Okuma Metni ▸
>>

(15 Ağustos 2005’te NTV.COM.TR'de yayımlanmıştır)
A. Suha Çalkıvik
– Sevgili Can Doğan, Editörü olduğunuz www.sehirtiyatrolari.com sitesinde ilginç bir kampanya başlattınız… Kampanyanızın ilanında aynen şöyle yazıyor… “Haydi ! Beyin Cerrahı Olalım… www.sehirtiyatrolari.com olarak akıl almaz bir kampanya başlatıyoruz... Her hangi üç gazoz kapağı getiren herkese beyin ameliyatı yapma imkanı sağlıyoruz... İnanmazsanız deneyin... Bunun çok saçma olduğunu göreceksiniz... Ameliyat yapmak ciddi bir iştir... AMA OYUNCULUK CİDDİ BİR İŞ DEĞİLDİR... HATTA İŞ BİLE DEĞİLDİR... Canınız beyin ameliyatı yapmak istemiyorsa oyunculuk yapabilirsiniz... Bunun için yapmanız gereken şey çok basit... Sonra da bir telefon firmasının kampanyasına gönderme yapıp SMS numarası veriyorsunuz… Sizce oyunculuk gerçekten ciddi bir iş midir?

<<

Sağlanan Veriler ▸
>>

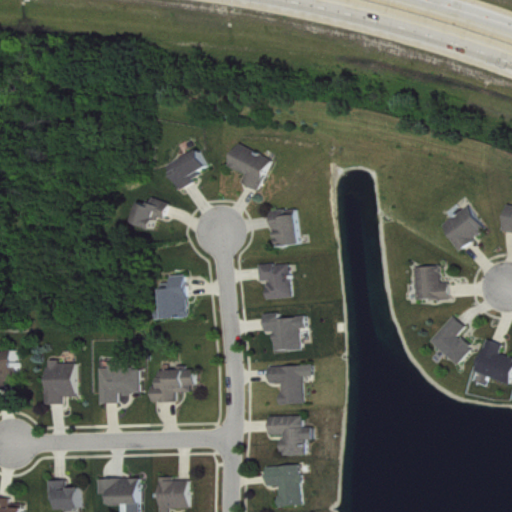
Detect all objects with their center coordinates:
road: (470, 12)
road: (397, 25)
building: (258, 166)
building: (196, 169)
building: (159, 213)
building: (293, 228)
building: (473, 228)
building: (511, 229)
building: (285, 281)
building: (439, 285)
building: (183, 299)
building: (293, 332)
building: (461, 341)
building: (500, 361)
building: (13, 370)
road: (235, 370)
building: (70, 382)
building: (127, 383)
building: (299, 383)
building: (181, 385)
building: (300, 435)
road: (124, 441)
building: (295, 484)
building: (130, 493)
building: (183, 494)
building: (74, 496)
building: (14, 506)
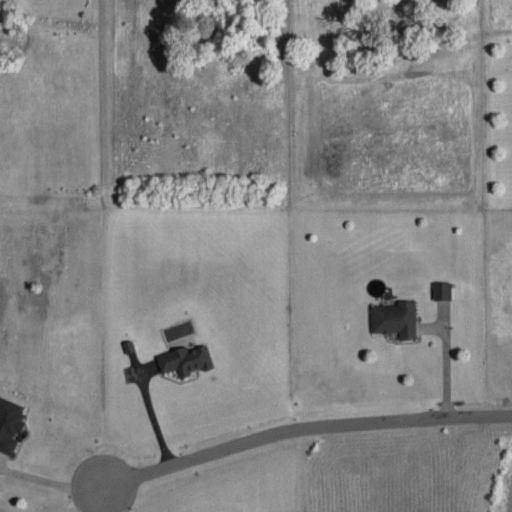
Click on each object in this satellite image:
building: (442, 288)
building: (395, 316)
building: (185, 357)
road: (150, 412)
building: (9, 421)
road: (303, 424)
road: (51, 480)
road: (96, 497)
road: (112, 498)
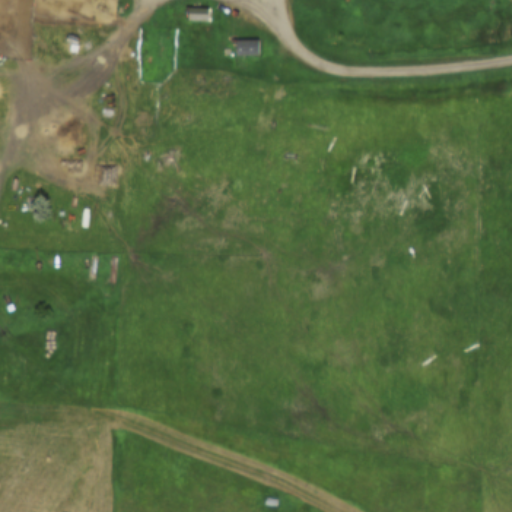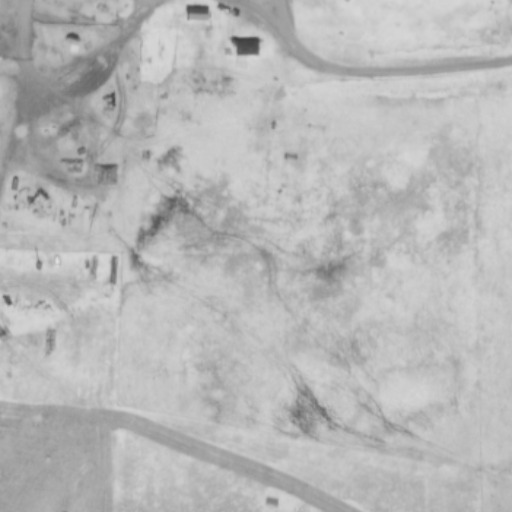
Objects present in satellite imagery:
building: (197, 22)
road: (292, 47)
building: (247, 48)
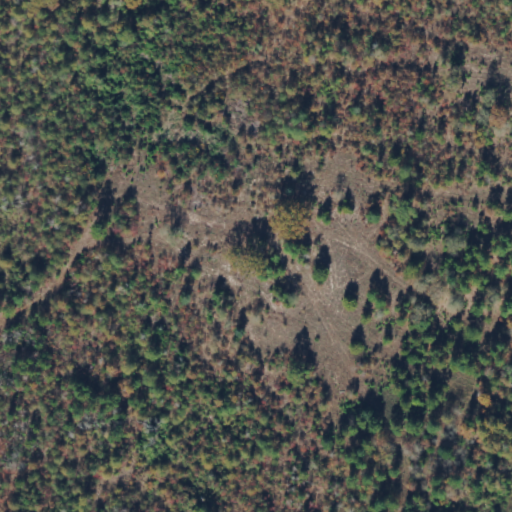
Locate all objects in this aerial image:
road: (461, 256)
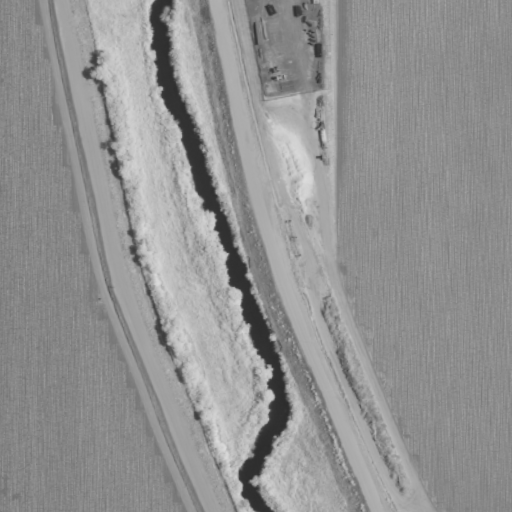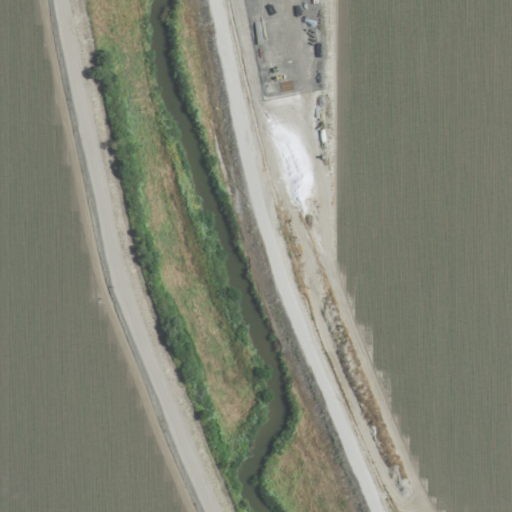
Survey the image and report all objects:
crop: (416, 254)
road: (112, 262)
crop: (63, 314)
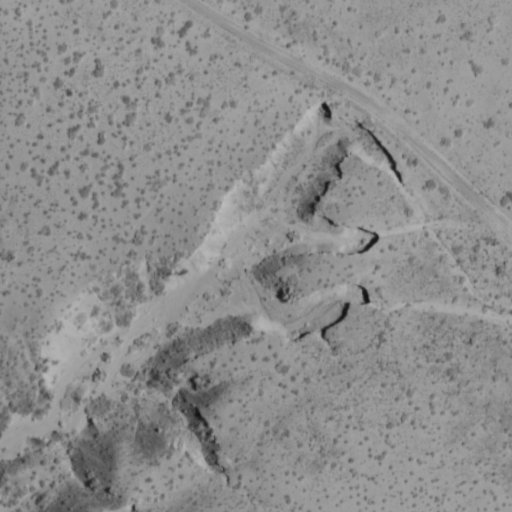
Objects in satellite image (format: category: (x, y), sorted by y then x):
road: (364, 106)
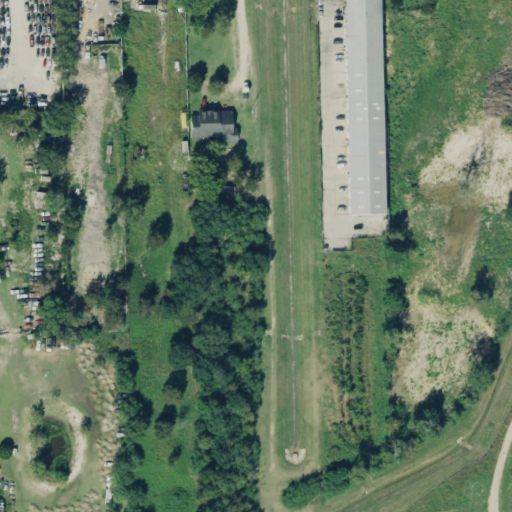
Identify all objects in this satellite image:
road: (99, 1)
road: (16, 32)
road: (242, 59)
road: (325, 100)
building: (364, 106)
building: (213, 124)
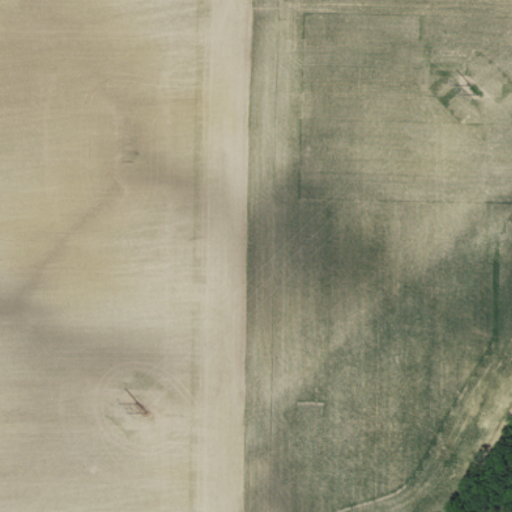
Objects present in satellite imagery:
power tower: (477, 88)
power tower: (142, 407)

<<
>>

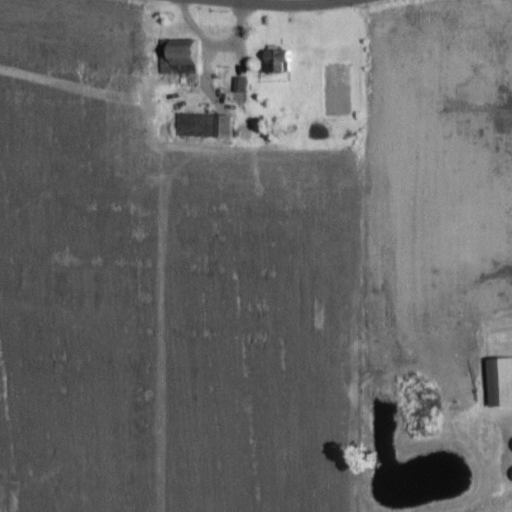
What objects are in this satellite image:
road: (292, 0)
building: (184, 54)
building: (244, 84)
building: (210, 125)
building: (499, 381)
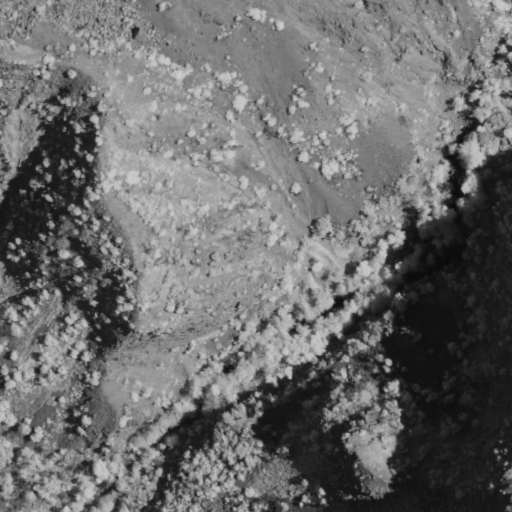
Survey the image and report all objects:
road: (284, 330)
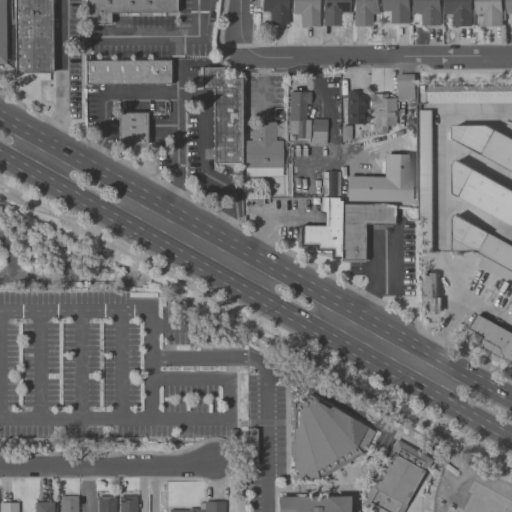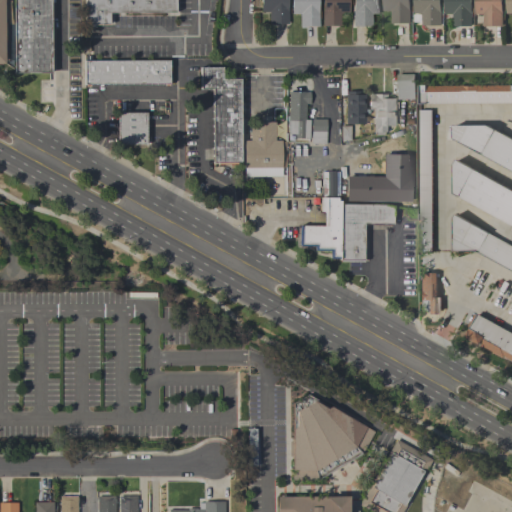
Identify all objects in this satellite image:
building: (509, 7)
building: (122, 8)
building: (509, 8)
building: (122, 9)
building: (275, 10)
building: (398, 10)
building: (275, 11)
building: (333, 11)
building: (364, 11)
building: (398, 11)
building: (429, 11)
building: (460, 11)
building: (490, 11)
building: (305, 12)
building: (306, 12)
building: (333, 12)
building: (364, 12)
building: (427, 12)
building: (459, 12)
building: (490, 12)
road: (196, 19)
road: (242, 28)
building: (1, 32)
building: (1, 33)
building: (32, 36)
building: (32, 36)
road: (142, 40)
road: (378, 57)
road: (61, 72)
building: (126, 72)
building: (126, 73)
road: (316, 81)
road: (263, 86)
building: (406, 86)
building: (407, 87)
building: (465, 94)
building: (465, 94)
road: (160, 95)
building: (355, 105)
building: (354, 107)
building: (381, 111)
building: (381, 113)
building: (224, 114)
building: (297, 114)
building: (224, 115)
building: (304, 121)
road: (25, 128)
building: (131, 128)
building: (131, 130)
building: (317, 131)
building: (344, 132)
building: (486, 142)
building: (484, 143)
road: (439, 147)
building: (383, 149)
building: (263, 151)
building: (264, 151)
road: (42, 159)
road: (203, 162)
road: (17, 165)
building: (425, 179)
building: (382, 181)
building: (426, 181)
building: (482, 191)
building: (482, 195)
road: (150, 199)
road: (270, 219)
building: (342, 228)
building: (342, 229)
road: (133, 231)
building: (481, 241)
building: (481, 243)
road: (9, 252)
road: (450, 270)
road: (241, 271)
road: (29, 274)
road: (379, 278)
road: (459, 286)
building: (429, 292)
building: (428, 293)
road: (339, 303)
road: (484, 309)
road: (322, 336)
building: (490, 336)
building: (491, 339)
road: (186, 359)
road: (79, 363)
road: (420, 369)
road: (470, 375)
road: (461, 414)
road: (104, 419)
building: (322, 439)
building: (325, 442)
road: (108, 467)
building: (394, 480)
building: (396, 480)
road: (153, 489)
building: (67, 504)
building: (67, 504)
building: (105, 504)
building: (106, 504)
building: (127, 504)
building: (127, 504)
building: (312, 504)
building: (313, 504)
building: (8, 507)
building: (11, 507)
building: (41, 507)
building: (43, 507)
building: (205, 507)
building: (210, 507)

<<
>>

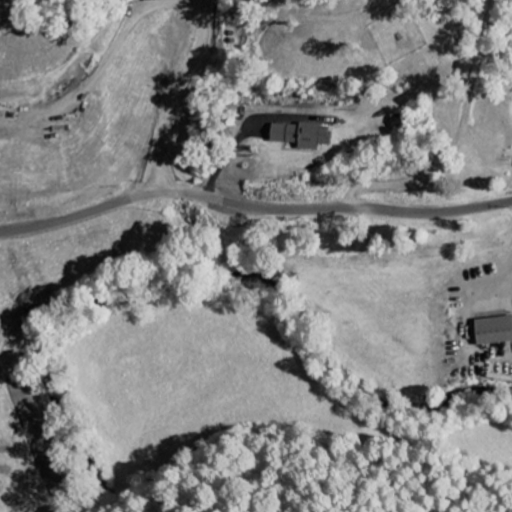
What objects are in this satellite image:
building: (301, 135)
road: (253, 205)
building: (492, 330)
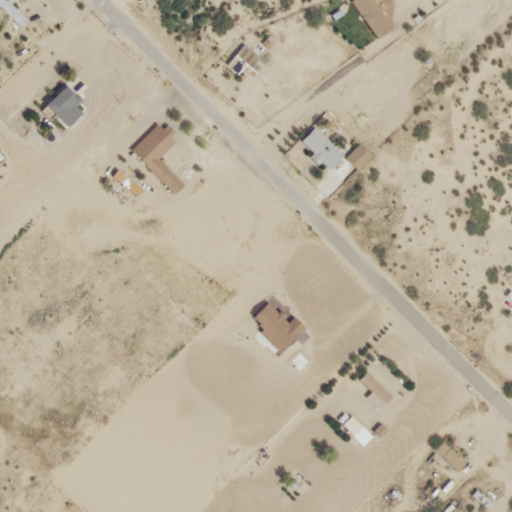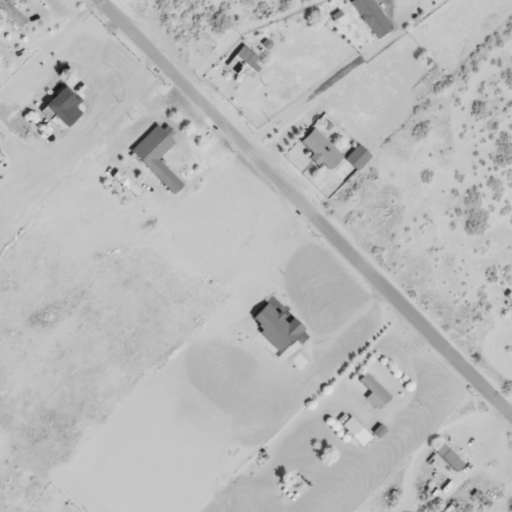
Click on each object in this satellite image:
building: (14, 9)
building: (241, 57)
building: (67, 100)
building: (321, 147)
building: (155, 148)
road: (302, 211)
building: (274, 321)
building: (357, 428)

<<

Yapılacak Görevler ▸
- 1) Okuma metnindeki "A. Suha Çalkıvik" ifadesinden "bir iş midir?" ifadesine kadar, bu ifade de dahil, olan bölümü harfi harfine yineleyin.
- 2) Okuma metnindeki kampanyaya göre beyin ameliyatı yapma imkânı için kaç gazoz kapağı getirmek gerekiyor?
- 3) Oyunculuk kampanyası üzerine olan okuma metnini son cümlesinden sonra devralıp sürdürün.

Görevlerin Yanıtları ▸
- 1)
A. Suha Çalkıvik
– Sevgili Can Doğan, Editörü olduğunuz www.sehirtiyatrolari.com sitesinde ilginç bir kampanya başlattınız… Kampanyanızın ilanında aynen şöyle yazıyor… “Haydi ! Beyin Cerrahı Olalım… www.sehirtiyatrolari.com olarak akıl almaz bir kampanya başlatıyoruz... Her hangi üç gazoz kapağı getiren herkese beyin ameliyatı yapma imkanı sağlıyoruz... İnanmazsanız deneyin... Bunun çok saçma olduğunu göreceksiniz... Ameliyat yapmak ciddi bir iştir... AMA OYUNCULUK CİDDİ BİR İŞ DEĞİLDİR... HATTA İŞ BİLE DEĞİLDİR... Canınız beyin ameliyatı yapmak istemiyorsa oyunculuk yapabilirsiniz... Bunun için yapmanız gereken şey çok basit... Sonra da bir telefon firmasının kampanyasına gönderme yapıp SMS numarası veriyorsunuz… Sizce oyunculuk gerçekten ciddi bir iş midir?

- 2) Herhangi üç gazoz kapağı.

- 3)
C.D. - Sevgili Ahmet Süha, insanların icra ettikleri bütün meslekler ciddidir… Burada galiba oyunculuğun bir meslek olup olmadığı tartışılmalı… Devlet yurt çapına yayılmış pek çok üniversitede oyunculuk eğitimi veriliyor, devlet yapılanması içinde bini aşkın oyuncu istihdam edilmiş durumda ama aynı devlet oyuncuların mesleki örgütlenmesini yasal olarak düzenlemiyor…
Ancak kim ne derse desin oyunculuk “ciddi” bir iştir… Bir “iş”tir, bir “meslek”tir… Hatta “Taksi Soförü” filminde Robert De Niro’nun oyunculuk performansını gerçek sanan John W. Hinckley adlı birini A.B.D. Başkanına suikast yapmaya itebilecek kadar da etkilidir…
Şimdilerde bu etkili güç ne acıdır ki ağırlıklı olarak vücutları emsallerine göre biraz daha biçimli gibi görünen kişilerce kullanılmaktadır… Hatta bir dönem tek özelliği Kumkapı’daki bir meyhanede bir adamı bıçakla öldürmek olan bir kızcağız bile “oyuncu” olarak hayatımıza renk (!) katmıştı…
Ama artık manken ya da katil olmak da gerekmiyor… Oyunculuk yapmak artık piyangodan çıkan bir şey haline geldi… Bir mamül alıyorsunuz, mamülün verdiği şifreyi SMS olarak bir numaraya gönderiyorsunuz ve çekilen kura sonucu Türkiye’nin en çok seyredilen dizi filmlerinden birinde “oyuncu” olma hakkı kazanıyorsunuz…
Bu noktada çok merak ediyorum, bu kampanyayı tasarlayan insanlar kura ile seçilmiş birini çocuk bakıcısı kabul edip çocuklarını, ya da gündelikçi kabul edip evlerini teslim ederler mi?
Hiç sanmıyorum… Şifresiz bir televizyon kanalında yayın yapmak bence sorumluluğu olan bir şey… Çünkü bu yayınlar soluduğumuz havada dolaşıyor ve evimizin içine kadar giriyor… Lotarya ile oyunculuk dağıtmak bu sorumluluğu biraz aşıyor…
Hele yeni duyduğum bir şey daha da korkunç… Bir kadın bağı firması da aynı yöntemle sunuculuk yaptırmaya niyetliymiş… Yani sunucu olmak için regl olmaktan başka çareniz yok demektir…
- Bu kampanyayla oyuncuların bu olaya tepki göstermesini mi hedefliyorsunuz?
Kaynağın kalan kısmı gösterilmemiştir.